→ **Brano riportato**
-.-.-
Sentenza Sentenza Cassazione Civile n. 14831 del 14/06/2017

Cassazione civile, sez. VI, 14/06/2017, (ud. 19/05/2017, dep.14/06/2017),  n. 14831

LA CORTE SUPREMA DI CASSAZIONE

SEZIONE SESTA CIVILE

SOTTOSEZIONE 1

Composta dagli Ill.mi Sigg.ri Magistrati:

Dott. GENOVESE Francesco Antonio – Presidente –

Dott. DE CHIARA Carlo – Consigliere –

Dott. DI MARZIO Mauro – Consigliere –

Dott. NAZZICONE Loredana – rel. Consigliere –

Dott. FALABELLA Massimo – Consigliere –

ha pronunciato la seguente:

ORDINANZA

sul ricorso 19455/2016 proposto da:

A.N., elettivamente domiciliata in ROMA, VIA LUIGI

PIRANDELLO 67/A, presso lo studio dell’avvocato SABRINA BELMONTE,

rappresentata difesa dall’avvocato BRUNO FEDELI;

– ricorrente –

contro

P.P., elettivamente domiciliato in ROMA, VIA RODI 32, presso

lo studio dell’avvocato MARTINO UMBERTO CHIOCCI, che lo rappresenta

e difende unitamente all’avvocato ANTONELLA DE PERI;

– controricorrente –

avverso la sentenza n. 202/2016 della CORTE D’APPELLO di MILANO,

depositata il 21/01/2016;

udita la relazione della causa svolta nella Camera di consiglio non

partecipata del 19/05/2017 dal Consigliere Dott. LOREDANA NAZZICONE.
-.-.-
→ **Le sfide**
1. Puoi trascrivere dall'ordinanza della Cassazione il passo che comincia con le parole "depositata il 21/01/2016;" e si ferma dopo "Dott. LOREDANA NAZZICONE."?
2. Queste affermazioni trovano conferma nell'ordinanza della Cassazione? (a) La relazione della causa è affidata al Consigliere Loredana Nazzicone. (b) La sentenza impugnata è della Corte d'appello di Roma. (c) La Camera di consiglio si è tenuta il 19/05/2017. Per ciascuna rispondi sì o no e riporta alla lettera le parole del testo che lo stabiliscono.
Qui i record non hanno alcun ruolo.

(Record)
-.-.-
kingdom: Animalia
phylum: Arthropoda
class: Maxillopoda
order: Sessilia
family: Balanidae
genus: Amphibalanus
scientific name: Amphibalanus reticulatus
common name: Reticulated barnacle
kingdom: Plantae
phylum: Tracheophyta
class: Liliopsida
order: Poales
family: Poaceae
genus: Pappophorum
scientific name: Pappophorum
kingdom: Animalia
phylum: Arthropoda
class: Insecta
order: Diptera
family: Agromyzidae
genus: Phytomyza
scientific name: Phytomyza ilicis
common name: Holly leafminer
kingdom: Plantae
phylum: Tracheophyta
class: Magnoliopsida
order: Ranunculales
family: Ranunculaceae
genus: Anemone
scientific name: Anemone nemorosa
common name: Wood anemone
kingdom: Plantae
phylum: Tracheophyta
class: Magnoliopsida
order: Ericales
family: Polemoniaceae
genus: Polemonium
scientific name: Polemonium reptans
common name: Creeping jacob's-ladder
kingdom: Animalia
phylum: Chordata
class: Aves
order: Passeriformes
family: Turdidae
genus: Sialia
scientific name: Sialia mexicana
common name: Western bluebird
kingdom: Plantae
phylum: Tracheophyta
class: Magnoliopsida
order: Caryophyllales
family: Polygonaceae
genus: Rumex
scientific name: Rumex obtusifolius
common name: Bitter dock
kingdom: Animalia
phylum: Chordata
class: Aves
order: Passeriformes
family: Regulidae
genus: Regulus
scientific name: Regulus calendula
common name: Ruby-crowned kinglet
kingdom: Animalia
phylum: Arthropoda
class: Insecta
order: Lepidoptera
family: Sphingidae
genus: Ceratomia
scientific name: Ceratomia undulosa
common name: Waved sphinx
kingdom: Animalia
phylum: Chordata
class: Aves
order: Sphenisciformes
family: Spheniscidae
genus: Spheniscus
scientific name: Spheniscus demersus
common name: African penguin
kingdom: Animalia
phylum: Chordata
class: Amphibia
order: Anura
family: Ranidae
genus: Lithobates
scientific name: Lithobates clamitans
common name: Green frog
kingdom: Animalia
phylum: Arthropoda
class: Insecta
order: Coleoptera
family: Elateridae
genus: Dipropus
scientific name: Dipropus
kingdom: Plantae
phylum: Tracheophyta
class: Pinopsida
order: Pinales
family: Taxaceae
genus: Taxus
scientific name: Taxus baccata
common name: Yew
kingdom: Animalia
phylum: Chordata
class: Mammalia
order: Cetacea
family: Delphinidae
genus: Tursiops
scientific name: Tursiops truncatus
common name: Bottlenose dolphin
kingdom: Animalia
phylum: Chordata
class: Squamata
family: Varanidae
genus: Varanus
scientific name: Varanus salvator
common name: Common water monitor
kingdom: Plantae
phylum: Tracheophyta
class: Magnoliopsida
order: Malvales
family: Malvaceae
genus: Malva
-.-.-
→ **I risultati**
1.
depositata il 21/01/2016;

udita la relazione della causa svolta nella Camera di consiglio non

partecipata del 19/05/2017 dal Consigliere Dott. LOREDANA NAZZICONE.

2.
(a) Sì: "Dott. NAZZICONE Loredana – rel. Consigliere –".
(b) No: "avverso la sentenza n. 202/2016 della CORTE D’APPELLO di MILANO".
(c) Sì: "nella Camera di consiglio non partecipata del 19/05/2017".